Stochastic AUROC
Five previous posts were a preparation for this one. We prepared age model which uses only age factor. The model gives us the Score with low cardinal number because there are only three values: -1, 0, 1. And we plotted ROC and calculated AUROC.
The question which has bugged me for eleven years, since the moment I heard the ROC and AUROC definitions in the School of Data Analysis, is: "How come there are only three points on ROC, when, by definition, there should be at least 891 points?" The magic number 891 is the number of passengers in the Titanic dataset, and three is the number of different model answers.
Let's start thinking from first principles. What is our ROC approach? To assign a score, to make a rank. But if we have only -1, 0, 1 values, the rank looks more like three unorganized crowds. The nature of these crowds shows itself when we are applying our algorithm: "move from the highest values of scores toward lower". When all scores are different, we have a strictly determined order. When a group of passengers has the same score, we can only pick randomly from this group. The target value for each passenger guides our path over the TPR-FPR plane. So, now we have random wandering.

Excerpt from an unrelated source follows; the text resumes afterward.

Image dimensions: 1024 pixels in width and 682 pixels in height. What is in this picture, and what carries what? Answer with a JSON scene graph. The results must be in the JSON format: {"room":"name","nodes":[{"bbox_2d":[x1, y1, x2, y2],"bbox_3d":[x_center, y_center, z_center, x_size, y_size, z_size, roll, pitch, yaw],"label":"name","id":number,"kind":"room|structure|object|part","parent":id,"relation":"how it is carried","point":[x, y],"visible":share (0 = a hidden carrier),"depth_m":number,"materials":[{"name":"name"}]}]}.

Let's check the picture. Blue line - we were EXTREMELY lucky and picked passengers from the crowd in the right order: survived first. Orange - opposite extreme, deceased first. The lines close to the diagonal of the rectangle are random trajectories.
There are two points where all lines intersect. Their coordinates are determined by the number of survived and deceased passengers in each group. The number of survived passengers is the height of the rectangle, and the number of deceased passengers is the width.

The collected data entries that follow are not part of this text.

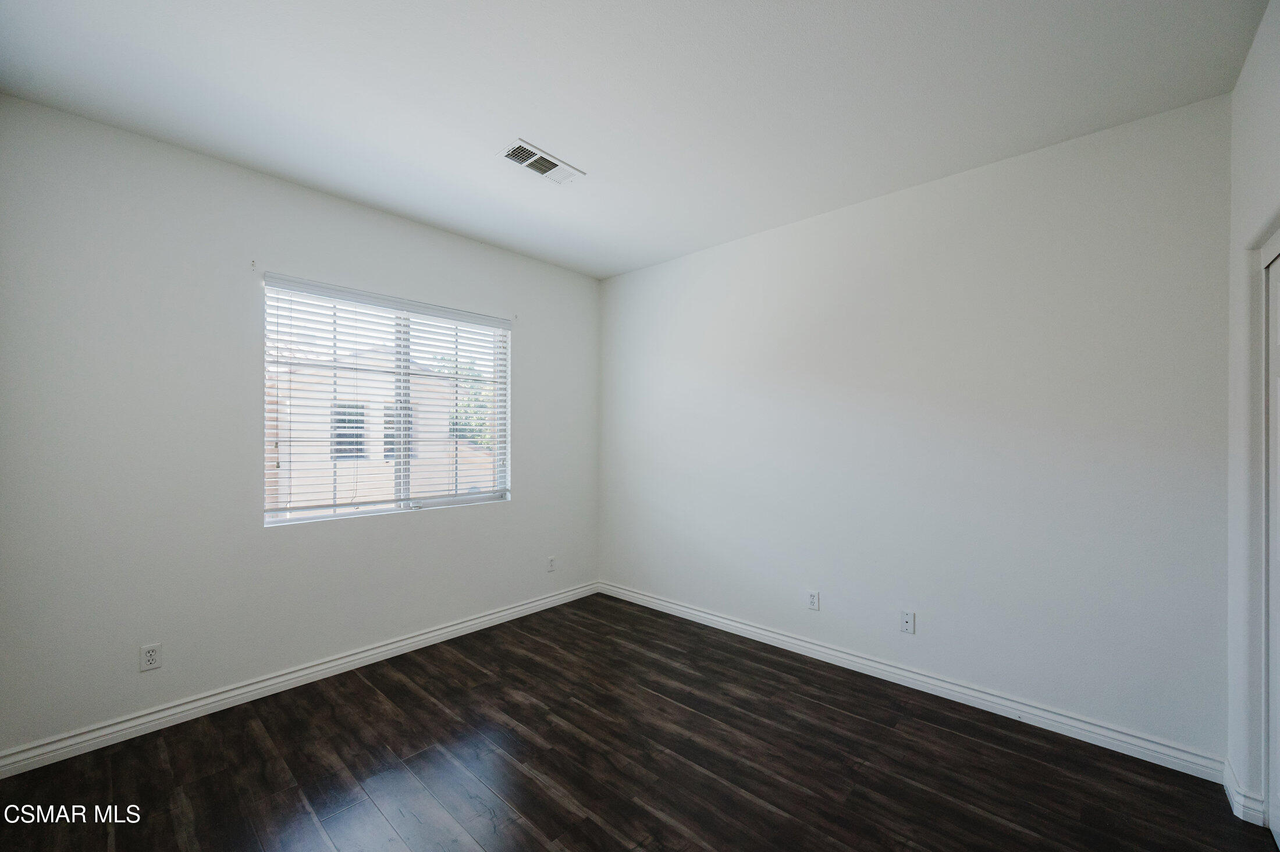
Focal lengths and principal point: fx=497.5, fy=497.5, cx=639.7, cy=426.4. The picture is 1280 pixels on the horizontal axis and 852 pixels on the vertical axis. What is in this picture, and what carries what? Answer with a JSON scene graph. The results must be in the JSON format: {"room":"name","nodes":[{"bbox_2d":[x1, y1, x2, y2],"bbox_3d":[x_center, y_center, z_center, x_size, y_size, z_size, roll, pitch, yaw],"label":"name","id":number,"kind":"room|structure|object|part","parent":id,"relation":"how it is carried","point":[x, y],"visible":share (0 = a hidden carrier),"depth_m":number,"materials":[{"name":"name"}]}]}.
{"room":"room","nodes":[
{"label":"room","id":0,"kind":"room"},
{"bbox_2d":[0,94,598,759],"bbox_3d":[-1.585,0.046,3.134,0.162,2.742,3.624,0,0,42],"label":"left wall","id":1,"kind":"structure","parent":0,"point":[542,341],"depth_m":2.40,"materials":[{"name":"paint"}]},
{"bbox_2d":[139,642,162,671],"bbox_3d":[-2.263,1.064,2.300,0.008,0.115,0.071,0,0,42],"label":"wall socket","id":2,"kind":"object","parent":1,"relation":"attached to","point":[151,656],"visible":0.99,"depth_m":2.30,"materials":[{"name":"white plastic"}]},
{"bbox_2d":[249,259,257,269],"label":"curtain bracket","id":3,"kind":"object","parent":1,"relation":"attached to","point":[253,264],"visible":0.98,"depth_m":2.55,"materials":[{"name":"metal"}]},
{"bbox_2d":[0,581,601,778],"bbox_3d":[-1.517,1.359,3.073,0.017,0.100,3.418,0,0,42],"label":"baseboard","id":4,"kind":"structure","parent":1,"relation":"attached to","point":[542,602],"depth_m":2.53,"materials":[{"name":"white paint"}]},
{"bbox_2d":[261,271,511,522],"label":"window blinds","id":5,"kind":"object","parent":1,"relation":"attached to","point":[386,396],"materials":[{"name":"white plastic"}]},
{"bbox_2d":[262,276,511,525],"bbox_3d":[-1.553,-0.127,3.253,0.087,1.358,1.504,0,0,42],"label":"window","id":6,"kind":"structure","parent":1,"relation":"in","point":[462,497],"depth_m":3.19,"materials":[{"name":"white plastic"}]},
{"bbox_3d":[-1.621,-0.108,3.406,0.107,1.379,0.066,0,0,42],"label":"mullion","id":7,"kind":"part","parent":6,"relation":"part of","materials":[{"name":"white plastic"}]},
{"bbox_2d":[546,555,556,571],"bbox_3d":[-0.704,1.098,3.973,0.010,0.117,0.071,0,0,42],"label":"wall socket","id":8,"kind":"object","parent":1,"relation":"attached to","point":[552,562],"visible":0.99,"depth_m":3.97,"materials":[{"name":"white plastic"}]},
{"bbox_2d":[0,0,1270,279],"bbox_3d":[-0.132,-1.386,1.815,4.222,0.118,3.783,0,0,42],"label":"ceiling","id":9,"kind":"structure","parent":0,"point":[557,137],"depth_m":1.97,"materials":[{"name":"white paint"}]},
{"bbox_2d":[495,138,584,183],"bbox_3d":[-0.507,-1.326,2.513,0.214,0.013,0.401,0,0,42],"label":"ceiling vent","id":10,"kind":"object","parent":9,"relation":"attached to","point":[519,157],"visible":1,"depth_m":2.50,"materials":[{"name":"white metal"}]},
{"bbox_2d":[0,590,1277,851],"bbox_3d":[-0.080,1.454,1.673,4.238,0.113,3.856,0,0,42],"label":"floor","id":11,"kind":"structure","parent":0,"point":[529,781],"depth_m":2.04,"materials":[{"name":"brown wood"}]},
{"bbox_2d":[598,90,1233,763],"bbox_3d":[1.051,0.051,3.236,3.910,2.732,0.165,0,0,42],"label":"back wall","id":12,"kind":"structure","parent":0,"point":[873,217],"depth_m":2.54,"materials":[{"name":"white paint"}]},
{"bbox_2d":[806,589,819,610],"bbox_3d":[1.072,1.078,3.089,0.071,0.116,0.008,0,0,42],"label":"wall socket","id":13,"kind":"object","parent":12,"relation":"attached to","point":[813,597],"visible":0.99,"depth_m":3.09,"materials":[{"name":"white plastic"}]},
{"bbox_2d":[900,609,915,632],"bbox_3d":[1.466,1.071,2.729,0.072,0.116,0.012,0,0,42],"label":"wall socket","id":14,"kind":"object","parent":12,"relation":"attached to","point":[907,619],"visible":0.99,"depth_m":2.73,"materials":[{"name":"white plastic"}]},
{"bbox_2d":[602,582,1228,784],"bbox_3d":[0.991,1.366,3.151,3.547,0.101,0.016,0,0,42],"label":"baseboard","id":15,"kind":"structure","parent":12,"relation":"attached to","point":[795,642],"depth_m":2.53,"materials":[{"name":"white paint"}]},
{"bbox_2d":[1225,0,1279,832],"bbox_3d":[1.299,0.021,0.705,0.159,2.792,3.383,0,0,42],"label":"right wall","id":16,"kind":"structure","parent":0,"point":[1241,85],"depth_m":1.79,"materials":[{"name":"white paint"}]},
{"bbox_2d":[1222,759,1269,826],"bbox_3d":[2.231,1.346,1.853,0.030,0.099,0.291,0,0,42],"label":"baseboard","id":17,"kind":"structure","parent":16,"relation":"attached to","point":[1231,790],"depth_m":1.79,"materials":[{"name":"white paint"}]},
{"bbox_2d":[1264,248,1279,848],"bbox_3d":[1.931,0.407,1.430,0.062,1.988,0.905,0,0,42],"label":"closet door","id":18,"kind":"structure","parent":16,"relation":"in","point":[1278,487],"depth_m":1.70,"materials":[{"name":"white paint"}]},
{"label":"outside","id":19,"kind":"structure","parent":0,"visible":0},
{"label":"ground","id":20,"kind":"structure","parent":19,"visible":0},
{"bbox_2d":[270,346,496,510],"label":"neighboring house","id":21,"kind":"structure","parent":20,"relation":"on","point":[379,455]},
{"bbox_2d":[434,356,493,449],"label":"tree","id":22,"kind":"object","parent":20,"relation":"on","point":[479,443],"visible":0.16,"materials":[{"name":"green plant"}]}
]}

Phew. Here we are. I hope it is clear now that, when we have a small number of different values from the model, we don't have enough information to rank objects - passengers - deterministically. The sequence which guides ROC becomes stochastic, and ROC becomes a random walk trajectory.
I think it is important because:
👉 This approach closes a serious gap in understanding ROC properties for a wide class of applications. For example, we have a binary feature and a binary target. What is ROC in this case? Now we know.
👉 The cardinality of the model's output is a property which is frequently ignored. But it can be either accidentally blown up by noisy calculations, or reduced by aggressive quantization. We have to be aware of these effects.